I'm trying to understand the implications of this thing. Please forgive my ignorance.
So, a DPU (data progressing unit) is basically a daughter board that has multiple CPUs, big network, modest RAM, but also NVMe capabilities? There's a bit of architectural stuff i didn't understated in the article.
Is this the world going full circle and re introducing mini-pcs of the 80's and 90's era?
I understand, I think, the usefulness of having these in a data centre, each customer having their own DPU which would present to them as a bare metal device.
I understand, I think, the crypto guys loving this for compute power, easily expandible.
I also understand this is not for average consumers... but this is HN... what other uses can we put through this/ what advantages does this physical architecture give us?
If anyone could elucidate ....?
It looks exciting, but I'm not sure of the scope.
The founder of Annapurna-Nitro is now at https://www.lightbitslabs.com/, which has created the NVMEoF (NVME over Fabric, i.e. Ethernet or FiberChannel) standard. This is implemented via a software driver or hardware accelerator. Both DPUs and NVMEoF can be viewed as an attempt to standardize "composable data center" architectures pioneered by AWS Nitro.
> but this is HN... what other uses can we put through this / what advantages does this physical architecture give us?
A good place to start is the decade-old NetFPGA SmartNIC research project from University of Cambridge, now in the 5th generation of hardware, with earlier boards sometimes available on eBay. https://netfpga.org/
A line-rate, flexible, and open platform for research,
and classroom experimentation. More than 3,500 NetFPGA
systems have been deployed at over 300 institutions in
over 60 countries around the world.
........
Prompt
Carry the forum thread about DPUs forward from its final line, writing the next part. You won't need the listing.
........
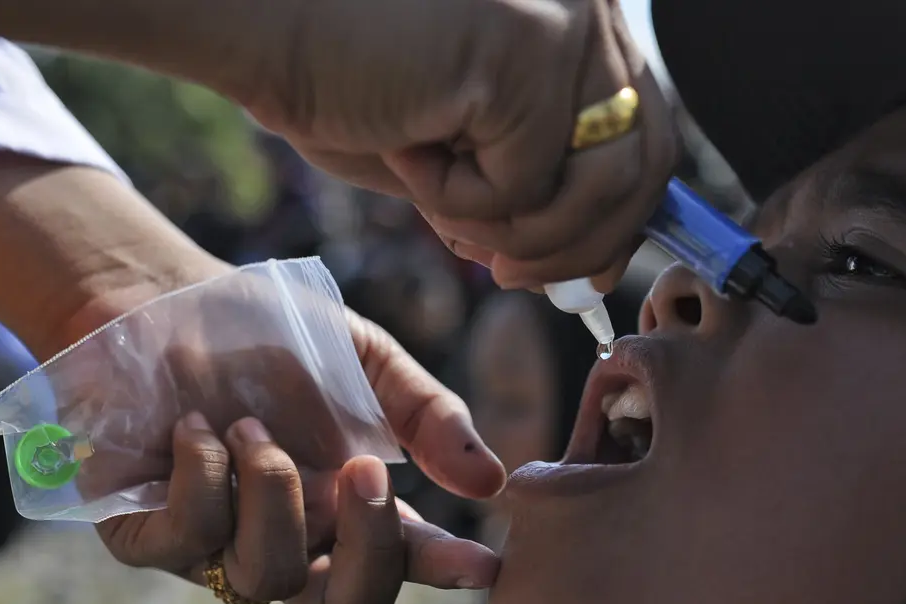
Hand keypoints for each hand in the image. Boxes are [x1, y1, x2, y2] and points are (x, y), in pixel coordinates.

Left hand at [94, 311, 505, 603]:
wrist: (160, 298)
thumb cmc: (265, 333)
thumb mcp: (363, 359)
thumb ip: (427, 415)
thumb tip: (492, 481)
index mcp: (347, 507)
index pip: (405, 561)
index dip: (446, 573)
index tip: (483, 565)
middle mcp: (291, 538)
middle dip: (371, 555)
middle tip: (367, 471)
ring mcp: (218, 546)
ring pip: (267, 577)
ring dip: (272, 487)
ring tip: (250, 423)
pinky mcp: (145, 535)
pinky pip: (188, 541)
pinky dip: (202, 475)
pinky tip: (193, 426)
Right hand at [247, 0, 678, 291]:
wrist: (257, 20)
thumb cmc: (343, 77)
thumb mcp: (461, 147)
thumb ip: (532, 188)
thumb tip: (586, 264)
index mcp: (583, 22)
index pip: (648, 135)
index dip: (623, 218)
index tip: (582, 272)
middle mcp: (592, 10)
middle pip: (647, 164)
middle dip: (583, 245)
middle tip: (510, 276)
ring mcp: (567, 24)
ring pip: (599, 187)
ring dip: (517, 232)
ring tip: (441, 208)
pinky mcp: (527, 49)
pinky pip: (526, 185)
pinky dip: (458, 201)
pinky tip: (404, 150)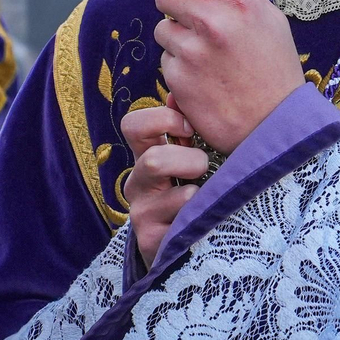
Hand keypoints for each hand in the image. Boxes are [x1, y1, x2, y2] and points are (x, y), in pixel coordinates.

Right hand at [119, 101, 207, 265]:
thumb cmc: (193, 184)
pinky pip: (185, 223)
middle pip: (153, 160)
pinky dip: (202, 217)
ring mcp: (141, 214)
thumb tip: (176, 96)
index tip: (190, 130)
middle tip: (206, 170)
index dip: (163, 120)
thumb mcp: (190, 153)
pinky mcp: (153, 242)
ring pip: (178, 195)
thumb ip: (185, 125)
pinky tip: (205, 220)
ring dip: (201, 192)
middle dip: (191, 161)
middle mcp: (137, 183)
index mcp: (145, 155)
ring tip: (207, 197)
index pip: (133, 125)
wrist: (187, 243)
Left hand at [153, 0, 303, 154]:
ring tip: (204, 54)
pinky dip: (179, 65)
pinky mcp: (177, 78)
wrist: (274, 125)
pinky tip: (203, 77)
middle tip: (192, 17)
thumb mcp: (272, 20)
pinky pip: (166, 60)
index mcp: (237, 0)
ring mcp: (191, 51)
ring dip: (177, 37)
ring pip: (163, 28)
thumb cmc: (277, 70)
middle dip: (175, 3)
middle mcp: (211, 21)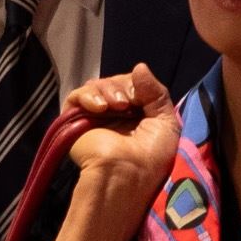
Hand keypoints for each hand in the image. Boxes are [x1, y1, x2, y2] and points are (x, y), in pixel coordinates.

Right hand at [44, 64, 175, 240]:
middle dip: (122, 86)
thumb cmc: (150, 156)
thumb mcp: (165, 121)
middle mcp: (114, 115)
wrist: (126, 175)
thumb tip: (139, 65)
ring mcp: (94, 118)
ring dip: (107, 89)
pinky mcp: (75, 122)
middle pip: (114, 83)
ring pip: (95, 86)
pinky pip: (75, 97)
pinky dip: (88, 95)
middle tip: (128, 103)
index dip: (137, 85)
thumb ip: (155, 91)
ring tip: (117, 106)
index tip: (142, 98)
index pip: (132, 85)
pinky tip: (100, 108)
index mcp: (136, 116)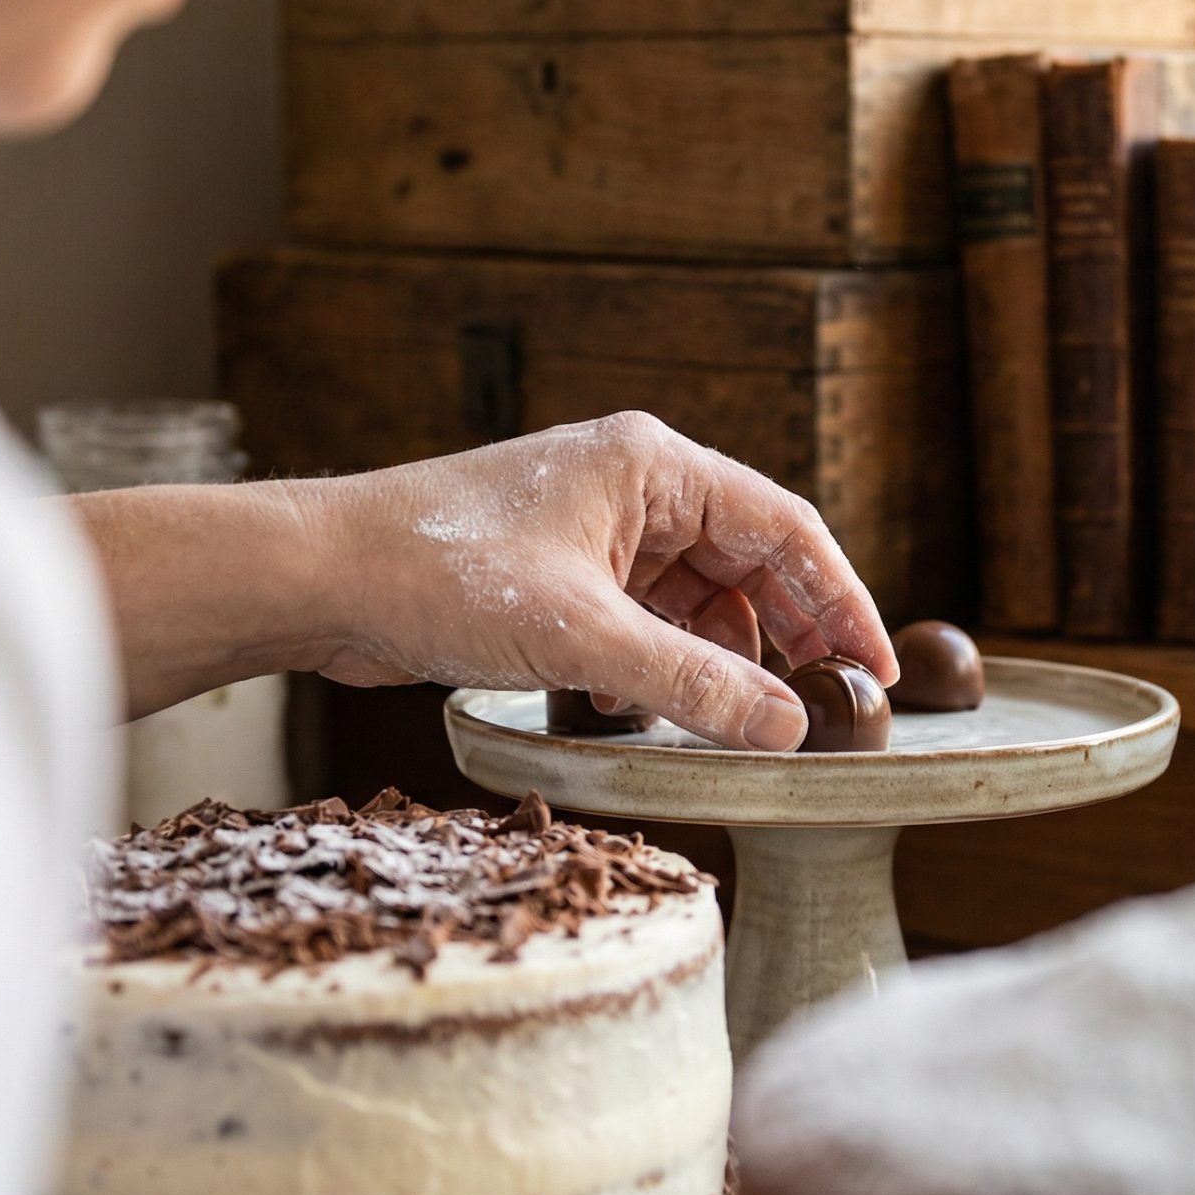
........
Response box
Also just to add a tiny bit to this wealth of information:
I just recently did an experiment on the difference between non-nitro and nitro-enabled (m4.xlarge vs. m5.xlarge) instances, in a production-ish trendy setup -- Ceph running on Kubernetes (managed by Rook), leveraged to run postgres and pgbench.
The increase in performance was around +45% TPS, just from switching to the nitro enabled instance. The absolute amount of TPS wasn't high because the setup was untuned but simply switching created quite the difference.
On top of all that, the Nitro instance was actually just slightly cheaper than the non-nitro instance.
AWS hit it out of park in the making -- they've been working on it since 2014 supposedly and they certainly built something worth replicating.
just playing devil's advocate, that 45% is a little skewed though... the M4 instance was a "Intel Xeon E5-2676 v3 Haswell processor" (https://aws.amazon.com/blogs/aws/the-new-m4-instance-type-bo...) and the M5 is a "Custom Intel® Xeon® Platinum 8175M series processors running at 2.5 GHz" (https://aws.amazon.com/blogs/aws/m5-the-next-generation-of-g...). so, you are jumping 2 generations from E5v3 to Gen 1 SP processors, plus going to custom processors for AWS (higher and more sustained turbo). I do agree that Nitro is a big change (less overhead for the hypervisor, faster IO and Networking, etc) but I wonder what the perf diff is just CPU upgrades...
Hey thanks for the note -- that's a good confounding factor I didn't take into account.
> Based on Custom Intel® Xeon® Platinum 8175M series processors running at 2.5 GHz, the M5 instances are designed for highly demanding workloads and will deliver 14% better price/performance than the M4 instances on a per-core basis.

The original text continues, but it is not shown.